Grundsätzlich helfen Phrasen ja im menschlichen Umgang. Bei dieser ist es anders
Was ist eigentlich gut? Gut ist nicht schlecht, nicht niederschmetternd, aber auch nicht wunderbar. Gut ist Mittelmaß, gut rutscht so durch. Gut ist okay. Im gegenwärtigen Zustand der Erde dürfte man getrost »Alles schlecht« sagen. Die Alles-gut-Gesellschaft ignoriert die Probleme so lange, bis sie hoffentlich von selbst verschwinden. »Alles gut« ist ein Symptom des Kontrollverlusts in einer Zeit, in der vieles überhaupt nicht gut zu sein scheint. Aber lieber gut gelaunt wirken, lieber niemanden mit dem eigenen Weltschmerz nerven. Lieber nicht stören, das gilt im Großen wie im Kleinen. Wenn du auf der Straße angerempelt wirst und der andere sich entschuldigt – dann muss für dich »alles gut« sein, sonst bist du das Problem, sonst bist du jemand, der Schwierigkeiten macht, obwohl die Sache doch längst geklärt sein könnte.
Warum hat sich diese Plattitüde so breitgemacht? Grundsätzlich helfen Phrasen ja im menschlichen Umgang. Sie bieten einen Streckenplan, einen Weg, auf bestimmte Dinge zu reagieren: Wenn jemand A sagt, sagst du B, und alles hat seine Ordnung. Floskeln erleichtern das Zusammenleben, danke, bitte, schönen Tag noch. Aber bei »Alles gut« ist es anders: Es dient nicht dem Zusammenleben, sondern beeinträchtigt es. Wir sprechen nicht über das, was uns wirklich beschäftigt. »Alles gut« ist der Polizist, der vor dem brennenden Autowrack steht und sagt, bitte weitergehen, hier gibt’s nichts zu sehen! »Alles gut« trägt dazu bei, dass wir nicht richtig miteinander reden, dass Gefühle sich aufstauen, Menschen sich finstere Gedanken übereinander machen und keinen Frieden finden. Die drei Silben ersticken jede wahre Begegnung.

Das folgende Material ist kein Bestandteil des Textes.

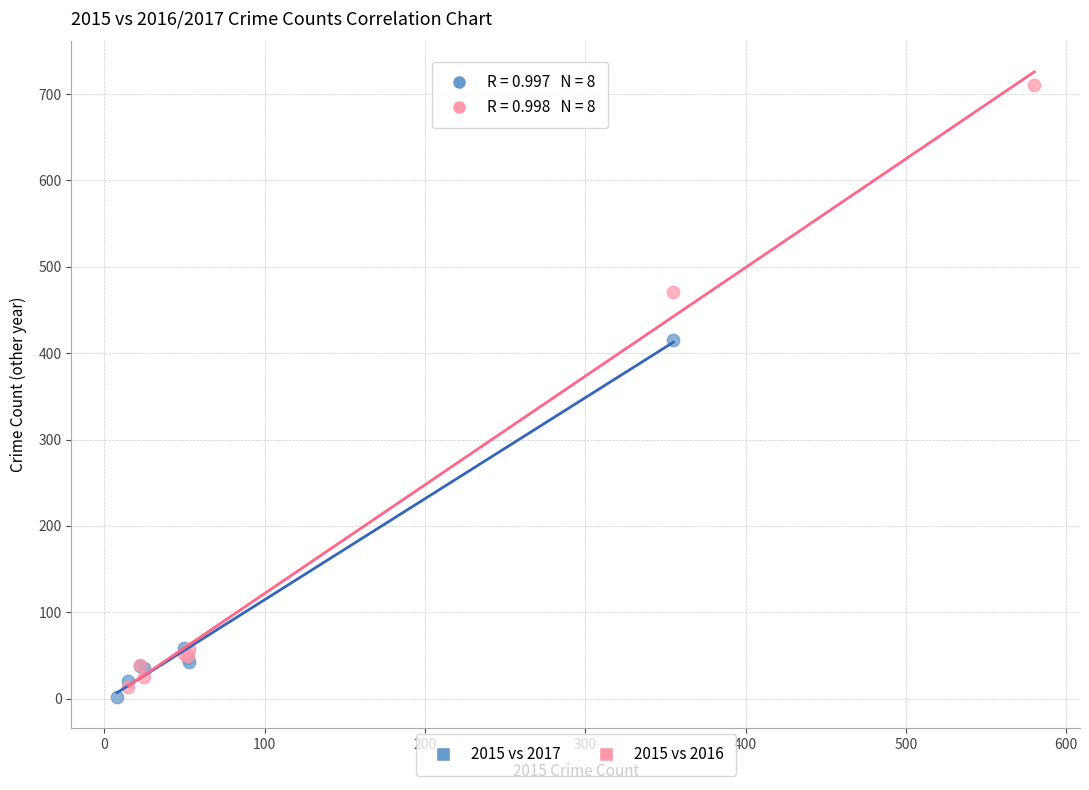

Which series has the widest spread of Y values?

2015 vs 2016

Klar, manchmal ist die Wirklichkeit zu kompliziert für eine ehrliche Antwort. Was mit »alles« gemeint ist, davon müssen wir gar nicht erst anfangen. Vielleicht fehlen uns angesichts dieses großen Knäuels an Empfindungen und Problemen auch einfach die Worte? Trotzdem: Wir sollten der Komplexität im Kleinen begegnen und versuchen, ehrlich zu antworten auf die Frage, wie es uns geht. Das wird nicht immer angenehm sein. Aber es schafft auch Platz für eine neue Floskel. Warum nicht ein paar Worte anwenden, die aussagen, dass noch nicht alles perfekt ist, wir aber gemeinsam daran arbeiten? Ich werde mir ab jetzt die drei Silben verbieten und so oft wie möglich vier daraus machen: Alles wird gut.